Es una tarde de verano de pueblo. No llega a ser cálida porque en el norte el calor se prohibió el día en que se recibió el don de las tierras verdes. El sol brilla fuerte en un cielo azul despejado, permitiendo aún al menos dos horas de tregua a los bañistas.
Una niña observa fascinada las aguas tranquilas del río. Se mueven dulcemente, de manera sensual, invitándole a adentrarse a sus misterios. Pero sabe que en el fondo están frías como el hielo y que todo el griterío alegre de las personas que chapotean a su alrededor no es más que una estratagema del universo para obligarla a rendirse a la tentación de nadar.
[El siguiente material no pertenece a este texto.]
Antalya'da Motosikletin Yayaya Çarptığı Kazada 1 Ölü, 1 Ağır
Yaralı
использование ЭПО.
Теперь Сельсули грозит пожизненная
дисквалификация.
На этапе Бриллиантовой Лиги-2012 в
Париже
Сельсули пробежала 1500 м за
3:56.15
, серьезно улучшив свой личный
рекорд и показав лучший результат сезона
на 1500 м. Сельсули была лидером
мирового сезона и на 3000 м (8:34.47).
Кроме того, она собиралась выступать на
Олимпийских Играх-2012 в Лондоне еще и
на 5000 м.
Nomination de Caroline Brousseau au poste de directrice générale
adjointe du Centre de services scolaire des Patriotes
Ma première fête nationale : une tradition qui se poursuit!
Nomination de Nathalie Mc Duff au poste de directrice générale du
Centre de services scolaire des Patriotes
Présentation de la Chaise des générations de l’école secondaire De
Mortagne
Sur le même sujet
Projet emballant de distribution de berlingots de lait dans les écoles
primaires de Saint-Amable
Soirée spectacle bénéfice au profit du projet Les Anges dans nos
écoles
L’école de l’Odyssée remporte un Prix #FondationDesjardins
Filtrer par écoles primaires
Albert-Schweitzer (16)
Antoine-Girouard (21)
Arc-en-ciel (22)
Su padre ha dejado claro que no puede mojarse. No tiene bañador ni toalla y si se mete en el coche de vuelta a casa con las ropas caladas, él se enfurecerá y lo pagará con su madre, como siempre. Así que se limita a observar el flujo cristalino desde la orilla, mientras soporta las burlas de los otros niños y niñas del pueblo.
—¡Eres una caguica!
—¿Qué crees, que te va a picar el culo un cangrejo?
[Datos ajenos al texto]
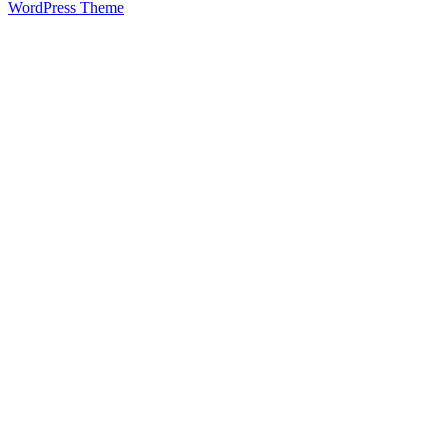
WordPress Theme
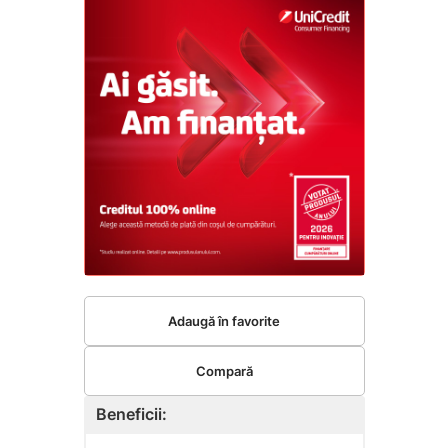
Adaugă în favorite
Compară
Beneficii:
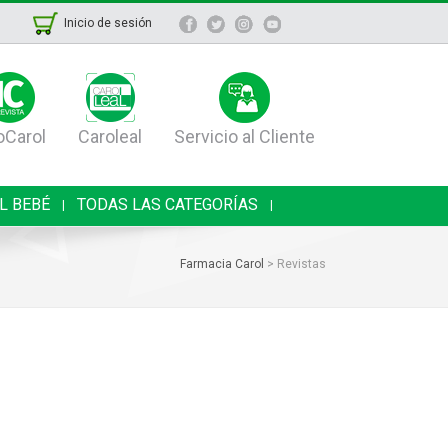
Inicio de sesión
oCarol
Caroleal
Servicio al Cliente
L BEBÉ
TODAS LAS CATEGORÍAS
|
|
Farmacia Carol
>
Revistas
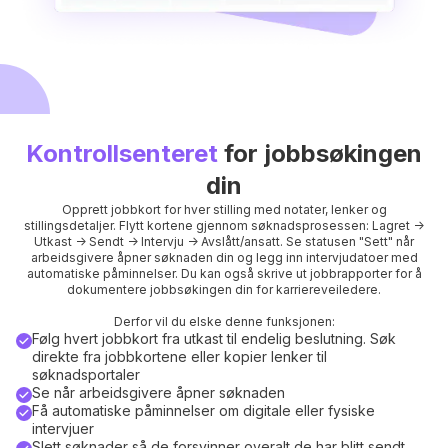
Kontrollsenteret
for jobbsøkingen
din
Opprett jobbkort for hver stilling med notater, lenker og
stillingsdetaljer. Flytt kortene gjennom søknadsprosessen: Lagret ->
Utkast -> Sendt -> Intervju -> Avslått/ansatt. Se statusen "Sett" når
arbeidsgivere åpner søknaden din og legg inn intervjudatoer med
automatiske påminnelser. Du kan også skrive ut jobbrapporter for å
dokumentere jobbsøkingen din for karriereveiledere.
Derfor vil du elske denne funksjonen:
Følg hvert jobbkort fra utkast til endelig beslutning. Søk
direkte fra jobbkortene eller kopier lenker til
søknadsportaler
Se når arbeidsgivere åpner søknaden
Få automatiske påminnelser om digitale eller fysiske
intervjuer
Slett søknader så de forsvinner overalt de har blitt sendt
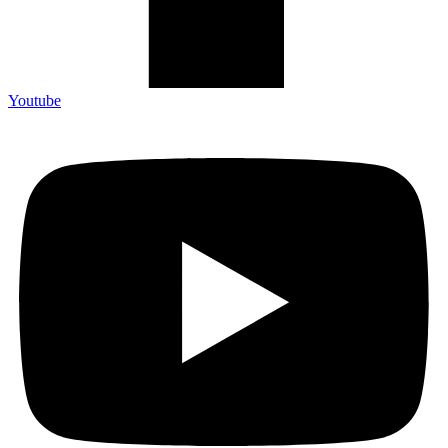
Youtube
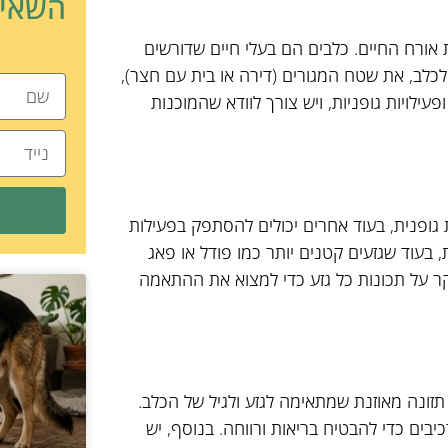
השאיר
אורח החיים. כלבים הם בעלי חיים שדורשים
לכלב, את שטח המגורים (דירה או בית עם חצר),
פעילויות גופניות, ויש צורך לוודא שהמוכנות
 גופנית, בעוד אחרים יכולים להסתפק בפעילות
, בעוד שגזעים קטנים יותר כמו פודל או פאג
ר על תכונות כל גזע כדי למצוא את ההתאמה
תזונה מאוזנת שמתאימה לגזע ולגיל של הכלב.
כיבים כדי להבטיח בריאות ורווחה. בנוסף, יש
—¡Dolça cara morsa, Dolça cara morsa!
La niña decide no defenderse. Su padre le ha dicho que tiene que dejar de comportarse raro y acompañar a los otros niños en sus juegos. Les sigue cuando salen del agua y se dirigen al puesto de helados Frigo al otro lado del paseo. Observa con envidia cómo lamen los helados, cómo se ensucian de chocolate la barbilla e intercambian gustos con alegría. Un cono de nata por un Frigo pie, un Calipo de lima por un Magnum de fresa. La niña también quiere comer un helado, pero su padre le ha dicho que no tienen dinero para tonterías. Una de las niñas más buenas del grupo se ofrece a comprarle un helado barato con las monedas que le han sobrado, pero lo rechaza. Su padre también le ha dicho que nadie debe saber que no tienen dinero.
El hijo del panadero, un chiquillo fuerte y maleducado, le invita a dar un pequeño lametazo a su helado de limón y vainilla. «Está súper bueno», asegura. La niña saca su lengua y, en el preciso instante en que ésta va a rozar el placer de hielo, el niño estampa el helado contra su carita. Ahora todo su rostro es un festival de sabores fríos, pero la humillación le impide disfrutarlo. Rompe a llorar y mira a su alrededor, desesperada. En una mesa frente al puesto de helados, su padre la mira fijamente bebiendo una cerveza. No tiene ninguna expresión evidente en el rostro, pero la niña puede observar a lo lejos la tensión en su cuello y en su brazo derecho. Su mano sujeta fuertemente la muñeca de su madre, que la mira con una mezcla entre miedo y decepción. Sabe lo que está pensando. «Ya le has dado otra excusa para que me vuelva a pegar».